With a little more than a week to reflect on the marathon, I have to say I’m pretty chuffed with myself. I have to remember that when I started this year, and set a goal, it wasn’t to run a marathon. I set out in January with the intention of running 52.4 competitive miles this year. Four half marathons, or two half marathons and a full marathon. I wanted to add to my medal collection and plan enough racing to make sure that my training for the races kept me fit.

And I have already achieved that. I’ve run three half marathons, a full marathon, and a 10km race this year. That works out to 71.7 competitive miles. And I have one more half marathon in two and a half weeks. So that will work out to 84.8 competitive miles in 2015. To train for all that, I’ve run 1,091.6 miles this year so far. Well, probably actually about 2.5% less than that. Running with my watch, which has a better GPS device than my phone, I’m realizing the phone reads high. But regardless, I’m up over a thousand miles.
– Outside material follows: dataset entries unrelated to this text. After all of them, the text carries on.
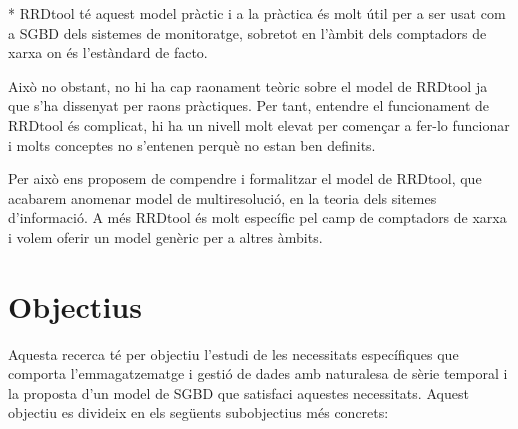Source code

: * RRDtool té aquest model pràctic i a la pràctica és molt útil per a ser usat com a SGBD dels sistemes de monitoratge, sobretot en l'àmbit dels comptadors de xarxa on és l'estàndard de facto. 

Això no obstant, no hi ha cap raonament teòric sobre el model de RRDtool ja que s'ha dissenyat per raons pràctiques. Per tant, entendre el funcionament de RRDtool és complicat, hi ha un nivell molt elevat per començar a fer-lo funcionar i molts conceptes no s'entenen perquè no estan ben definits. 

Per això ens proposem de compendre i formalitzar el model de RRDtool, que acabarem anomenar model de multiresolució, en la teoria dels sitemes d'informació. A més RRDtool és molt específic pel camp de comptadors de xarxa i volem oferir un model genèric per a altres àmbits.  













\section{Objectius}



Aquesta recerca té per objectiu l'estudi de les necessitats
específiques que comporta l'emmagatzematge i gestió de dades amb
naturalesa de sèrie temporal i la proposta d'un model de SGBD que
satisfaci aquestes necessitats. Aquest objectiu es divideix en els
següents subobjectius més concrets:

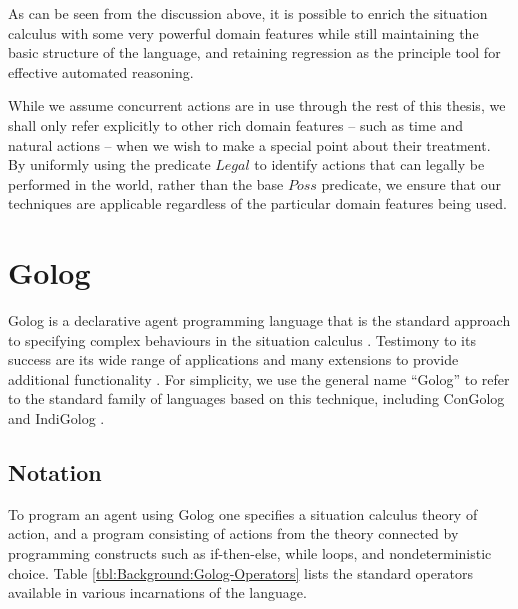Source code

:As can be seen from the discussion above, it is possible to enrich
the situation calculus with some very powerful domain features while
still maintaining the basic structure of the language, and retaining
regression as the principle tool for effective automated reasoning.

While we assume concurrent actions are in use through the rest of
this thesis, we shall only refer explicitly to other rich domain features
-- such as time and natural actions -- when we wish to make a special
point about their treatment. By uniformly using the predicate $Legal$
to identify actions that can legally be performed in the world, rather
than the base $Poss$ predicate, we ensure that our techniques are
applicable regardless of the particular domain features being used.


\section{Golog\label{sec:Background:Golog}}

Golog is a declarative agent programming language that is the standard
approach to specifying complex behaviours in the situation calculus
\citep{levesque97golog}. Testimony to its success are its wide range
of applications and many extensions to provide additional functionality
\citep{giacomo00congolog,giacomo99indigolog,Ferrein2005readylog}.
For simplicity, we use the general name {}``Golog'' to refer to
the standard family of languages based on this technique, including
ConGolog \citep{giacomo00congolog} and IndiGolog \citep{giacomo99indigolog}.


\subsection{Notation}

To program an agent using Golog one specifies a situation calculus
theory of action, and a program consisting of actions from the theory
connected by programming constructs such as if-then-else, while loops,
and nondeterministic choice. Table \ref{tbl:Background:Golog-Operators}
lists the standard operators available in various incarnations of
the language.

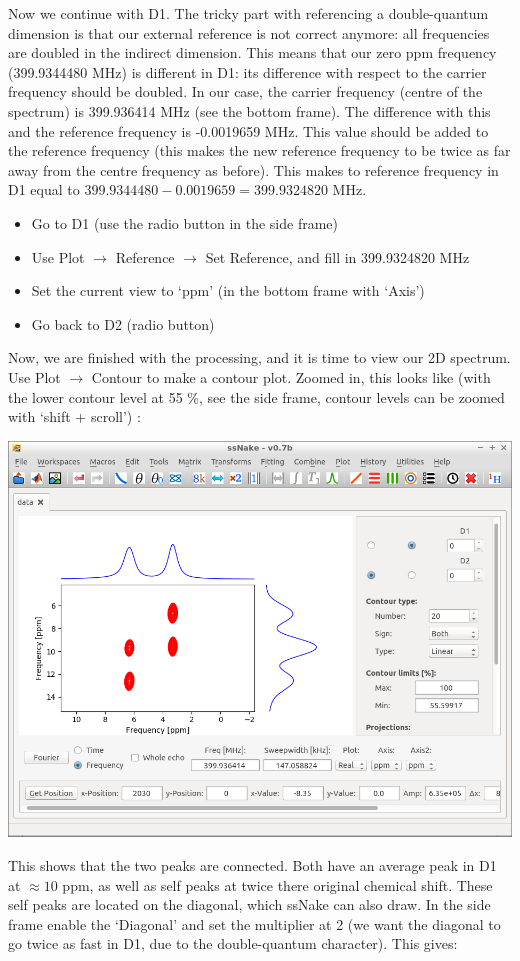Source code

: \documentclass[11pt,a4paper]{article}
\begin{document}
Now we continue with D1. The tricky part with referencing a double-quantum dimension is that our
external reference is not correct anymore: all frequencies are doubled in the indirect dimension.
This means that our zero ppm frequency (399.9344480 MHz) is different in D1: its difference with
respect to the carrier frequency should be doubled. In our case, the carrier frequency (centre of
the spectrum) is 399.936414 MHz (see the bottom frame). The difference with this and the reference
frequency is -0.0019659 MHz. This value should be added to the reference frequency (this makes the
new reference frequency to be twice as far away from the centre frequency as before). This makes to
reference frequency in D1 equal to  $399.9344480 -0.0019659 = 399.9324820$ MHz.

\begin{itemize}
  \item Go to D1 (use the radio button in the side frame)
  \item Use Plot $\longrightarrow$ Reference $\longrightarrow$ Set Reference, and fill in
399.9324820 MHz
	 	\item Set the current view to `ppm' (in the bottom frame with `Axis')
	\item Go back to D2 (radio button)
\end{itemize}
Now, we are finished with the processing, and it is time to view our 2D spectrum. Use Plot
$\longrightarrow$ Contour to make a contour plot. Zoomed in, this looks like (with the lower contour
level at 55 \%, see the side frame, contour levels can be zoomed with `shift + scroll') :

\begin{center}
\includegraphics[width=0.7\linewidth]{Figs/Fig7.png}
\end{center}
This shows that the two peaks are connected. Both have an average peak in D1 at $\approx 10$ ppm, as
well as self peaks at twice there original chemical shift. These self peaks are located on the
diagonal, which ssNake can also draw. In the side frame enable the `Diagonal' and set the
multiplier at 2 (we want the diagonal to go twice as fast in D1, due to the double-quantum
character). This gives:
\end{document}
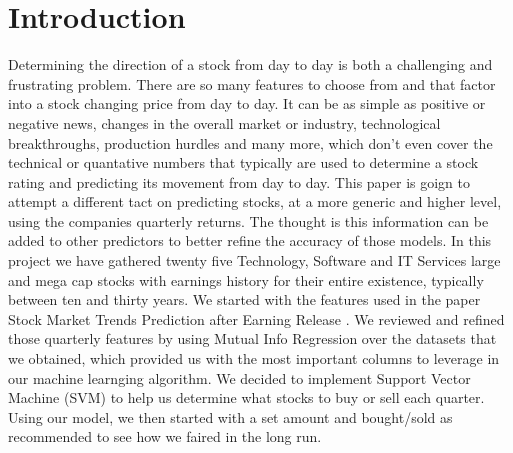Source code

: \documentclass[conference]{IEEEtran}
\begin{document}

\section{Introduction}
Determining the direction of a stock from day to day is both a challenging and frustrating problem.  There are so many features to choose from and that factor into a stock changing price from day to day. It can be as simple as positive or negative news, changes in the overall market or industry, technological breakthroughs, production hurdles and many more, which don't even cover the technical or quantative numbers that typically are used to determine a stock rating and predicting its movement from day to day.  This paper is goign to attempt a different tact on predicting stocks, at a more generic and higher level, using the companies quarterly returns.  The thought is this information can be added to other predictors to better refine the accuracy of those models.  In this project we have gathered twenty five Technology, Software and IT Services large and mega cap stocks with earnings history for their entire existence, typically between ten and thirty years.  We started with the features used in the paper Stock Market Trends Prediction after Earning Release  \cite{QuarterlyPrediction}.  We reviewed and refined those quarterly features by using Mutual Info Regression over the datasets that we obtained, which provided us with the most important columns to leverage in our machine learnging algorithm.  We decided to implement Support Vector Machine (SVM) to help us determine what stocks to buy or sell each quarter.  Using our model, we then started with a set amount and bought/sold as recommended to see how we faired in the long run.
\end{document}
When we signed up for the marathon, BB immediately wanted to sign up for another half marathon shortly after. Her reasoning was that it would keep us motivated. She really didn’t want to burn out on running during the long, arduous training season for 26.2 miles. That’s why we planned (at her suggestion) for two days a week in the gym rather and an extra crosstraining day throughout most of the training plan. Keeping things mixed up was better for our overall fitness, and holds off burnout.

And it worked! I’m excited for the next race. I’m excited to keep running through the winter. Sunday BB and I ran 7.4 miles together, and yesterday I ran 4.9 miles with a couple of kids from work, at a 9:08 pace. They had 15 years on me, almost, but I kept up my pace and didn’t embarrass myself. Even though what was a tempo run for me was a recovery run for one of them. I’m taking the year step by step and making a commitment to myself and my relationship and my sobriety.
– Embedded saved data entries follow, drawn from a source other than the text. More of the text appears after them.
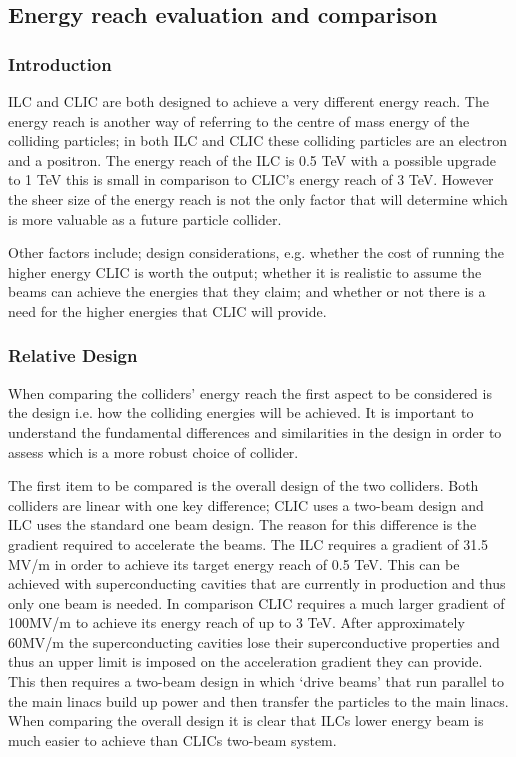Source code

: \subsection{Energy reach evaluation and comparison}

\subsubsection{Introduction}
ILC and CLIC are both designed to achieve a very different energy reach. The energy reach is another way of referring to the centre of mass energy of the colliding particles; in both ILC and CLIC these colliding particles are an electron and a positron.  The energy reach of the ILC is 0.5 TeV with a possible upgrade to 1 TeV this is small in comparison to CLIC's energy reach of 3 TeV. However the sheer size of the energy reach is not the only factor that will determine which is more valuable as a future particle collider.

Other factors include; design considerations, e.g. whether the cost of running the higher energy CLIC is worth the output; whether it is realistic to assume the beams can achieve the energies that they claim; and whether or not there is a need for the higher energies that CLIC will provide.

\subsubsection{Relative Design}
When comparing the colliders' energy reach the first aspect to be considered is the design i.e. how the colliding energies will be achieved. It is important to understand the fundamental differences and similarities in the design in order to assess which is a more robust choice of collider.

The first item to be compared is the overall design of the two colliders. Both colliders are linear with one key difference; CLIC uses a two-beam design and ILC uses the standard one beam design. The reason for this difference is the gradient required to accelerate the beams. The ILC requires a gradient of 31.5 MV/m\cite{ILC:ReferenceDesignReport} in order to achieve its target energy reach of 0.5 TeV. This can be achieved with superconducting cavities that are currently in production and thus only one beam is needed. In comparison CLIC requires a much larger gradient of 100MV/m to achieve its energy reach of up to 3 TeV\cite{CLIC:ParameterList}. After approximately 60MV/m the superconducting cavities lose their superconductive properties and thus an upper limit is imposed on the acceleration gradient they can provide. This then requires a two-beam design in which `drive beams' that run parallel to the main linacs build up power and then transfer the particles to the main linacs. When comparing the overall design it is clear that ILCs lower energy beam is much easier to achieve than CLICs two-beam system.

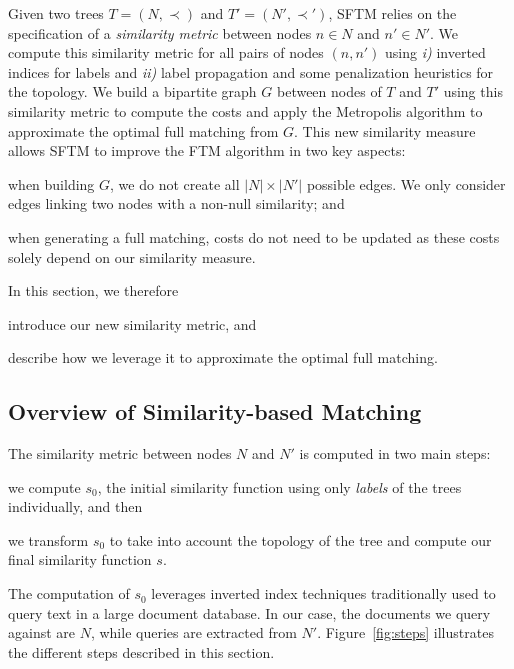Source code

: Given two trees $T=(N,\prec)$ and $T'=(N',\prec')$, SFTM relies on the specification of a \textit{similarity metric} between nodes $n \in N$ and $n' \in N'$.
We compute this similarity metric for all pairs of nodes $(n,n')$ using \emph{i)} inverted indices for labels and \emph{ii)} label propagation and some penalization heuristics for the topology.
We build a bipartite graph $G$ between nodes of $T$ and $T'$ using this similarity metric to compute the costs and apply the Metropolis algorithm to approximate the optimal full matching from $G$.
This new similarity measure allows SFTM to improve the FTM algorithm in two key aspects:
\begin{compactenum}
	\item when building $G$, we do not create all $|N|\times|N'|$ possible edges. We only consider edges linking two nodes with a non-null similarity; and
    \item when generating a full matching, costs do not need to be updated as these costs solely depend on our similarity measure.
\end{compactenum}
In this section, we therefore
\begin{inparaenum}[(a)]
	\item introduce our new similarity metric, and
    \item describe how we leverage it to approximate the optimal full matching.
\end{inparaenum}

\subsection{Overview of Similarity-based Matching}\label{se:newCost}
The similarity metric between nodes $N$ and $N'$ is computed in two main steps:
\begin{inparaenum}
	\item we compute $s_0$, the initial similarity function using only \textit{labels} of the trees individually, and then
    \item we transform $s_0$ to take into account the topology of the tree and compute our final similarity function $s$.
\end{inparaenum}
The computation of $s_0$ leverages inverted index techniques traditionally used to query text in a large document database.
In our case, the documents we query against are $N$, while queries are extracted from $N'$.
Figure~\ref{fig:steps} illustrates the different steps described in this section.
Running is not just about fitness or weight control for me, though those are powerful benefits. It’s about making a daily decision to live a life worth living. In that way, it’s exactly like my sobriety. Every day, I wake up and decide not to drink. Every day, I wake up and decide to take care of my physical condition. To do that, I have to plan out goals and adhere to a program.

2015 has been a good year. I’ve accomplished the things I set out to, and I find myself with emotional reserves left over. So I’m going to go run again. Tomorrow. The next day. One step after another, my partner by my side. Strong, sober, and hopeful.